Saved data entries
-.-.-

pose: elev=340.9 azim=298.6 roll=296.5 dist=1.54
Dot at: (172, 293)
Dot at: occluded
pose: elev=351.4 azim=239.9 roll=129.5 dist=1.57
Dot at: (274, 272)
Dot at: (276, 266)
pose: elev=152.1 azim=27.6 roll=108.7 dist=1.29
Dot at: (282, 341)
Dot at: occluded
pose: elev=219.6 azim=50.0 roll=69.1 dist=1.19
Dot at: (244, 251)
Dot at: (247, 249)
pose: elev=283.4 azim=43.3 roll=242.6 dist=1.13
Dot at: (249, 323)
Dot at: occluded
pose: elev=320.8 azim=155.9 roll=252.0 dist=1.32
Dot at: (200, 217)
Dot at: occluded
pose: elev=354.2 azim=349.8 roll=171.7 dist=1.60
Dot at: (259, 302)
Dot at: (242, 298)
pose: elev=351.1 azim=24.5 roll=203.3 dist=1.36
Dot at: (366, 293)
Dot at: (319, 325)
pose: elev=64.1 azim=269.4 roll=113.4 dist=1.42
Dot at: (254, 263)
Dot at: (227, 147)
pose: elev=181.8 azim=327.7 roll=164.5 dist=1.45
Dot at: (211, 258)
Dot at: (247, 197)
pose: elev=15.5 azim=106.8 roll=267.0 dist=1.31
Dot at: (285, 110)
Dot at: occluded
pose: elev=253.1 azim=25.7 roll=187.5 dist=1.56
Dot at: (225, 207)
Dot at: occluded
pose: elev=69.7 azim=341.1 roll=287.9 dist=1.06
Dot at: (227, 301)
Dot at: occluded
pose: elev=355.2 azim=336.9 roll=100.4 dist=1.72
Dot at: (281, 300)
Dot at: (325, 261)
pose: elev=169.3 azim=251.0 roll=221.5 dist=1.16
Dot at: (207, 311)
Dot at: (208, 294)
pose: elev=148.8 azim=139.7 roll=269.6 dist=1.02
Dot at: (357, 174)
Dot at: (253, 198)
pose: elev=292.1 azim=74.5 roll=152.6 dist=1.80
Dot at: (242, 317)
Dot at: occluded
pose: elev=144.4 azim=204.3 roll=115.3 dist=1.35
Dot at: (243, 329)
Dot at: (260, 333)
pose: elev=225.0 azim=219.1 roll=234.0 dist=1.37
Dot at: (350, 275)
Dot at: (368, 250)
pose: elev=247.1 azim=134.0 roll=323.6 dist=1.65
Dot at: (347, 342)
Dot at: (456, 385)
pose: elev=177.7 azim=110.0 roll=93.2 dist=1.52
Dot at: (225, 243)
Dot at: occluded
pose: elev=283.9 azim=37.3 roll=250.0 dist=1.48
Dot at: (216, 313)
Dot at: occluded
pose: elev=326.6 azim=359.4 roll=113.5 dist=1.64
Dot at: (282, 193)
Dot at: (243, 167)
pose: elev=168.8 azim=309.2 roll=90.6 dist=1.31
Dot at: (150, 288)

-.-.-

STATED EXERCISE: Edit the records so that each "dist" becomes "distance", and leave everything else unchanged.

RIGHT ANSWER:
pose: elev=340.9 azim=298.6 roll=296.5 distance=1.54
Dot at: (172, 293)
Dot at: occluded
pose: elev=351.4 azim=239.9 roll=129.5 distance=1.57
Dot at: (274, 272)
Dot at: (276, 266)
pose: elev=152.1 azim=27.6 roll=108.7 distance=1.29
Dot at: (282, 341)
Dot at: occluded
pose: elev=219.6 azim=50.0 roll=69.1 distance=1.19
Dot at: (244, 251)
Dot at: (247, 249)
pose: elev=283.4 azim=43.3 roll=242.6 distance=1.13
Dot at: (249, 323)
Dot at: occluded
pose: elev=320.8 azim=155.9 roll=252.0 distance=1.32
Dot at: (200, 217)
Dot at: occluded
pose: elev=354.2 azim=349.8 roll=171.7 distance=1.60
Dot at: (259, 302)
Dot at: (242, 298)
pose: elev=351.1 azim=24.5 roll=203.3 distance=1.36
Dot at: (366, 293)
Dot at: (319, 325)
pose: elev=64.1 azim=269.4 roll=113.4 distance=1.42
Dot at: (254, 263)
Dot at: (227, 147)
pose: elev=181.8 azim=327.7 roll=164.5 distance=1.45
Dot at: (211, 258)
Dot at: (247, 197)
pose: elev=15.5 azim=106.8 roll=267.0 distance=1.31
Dot at: (285, 110)
Dot at: occluded
pose: elev=253.1 azim=25.7 roll=187.5 distance=1.56
Dot at: (225, 207)
Dot at: occluded
pose: elev=69.7 azim=341.1 roll=287.9 distance=1.06
Dot at: (227, 301)
Dot at: occluded
pose: elev=355.2 azim=336.9 roll=100.4 distance=1.72
Dot at: (281, 300)
Dot at: (325, 261)
pose: elev=169.3 azim=251.0 roll=221.5 distance=1.16
Dot at: (207, 311)
Dot at: (208, 294)
pose: elev=148.8 azim=139.7 roll=269.6 distance=1.02
Dot at: (357, 174)
Dot at: (253, 198)
pose: elev=292.1 azim=74.5 roll=152.6 distance=1.80
Dot at: (242, 317)
Dot at: occluded
pose: elev=144.4 azim=204.3 roll=115.3 distance=1.35
Dot at: (243, 329)
Dot at: (260, 333)
pose: elev=225.0 azim=219.1 roll=234.0 distance=1.37
Dot at: (350, 275)
Dot at: (368, 250)
pose: elev=247.1 azim=134.0 roll=323.6 distance=1.65
Dot at: (347, 342)
Dot at: (456, 385)
pose: elev=177.7 azim=110.0 roll=93.2 distance=1.52
Dot at: (225, 243)
Dot at: occluded
pose: elev=283.9 azim=37.3 roll=250.0 distance=1.48
Dot at: (216, 313)
Dot at: occluded
pose: elev=326.6 azim=359.4 roll=113.5 distance=1.64
Dot at: (282, 193)
Dot at: (243, 167)
pose: elev=168.8 azim=309.2 roll=90.6 distance=1.31
Dot at: (150, 288)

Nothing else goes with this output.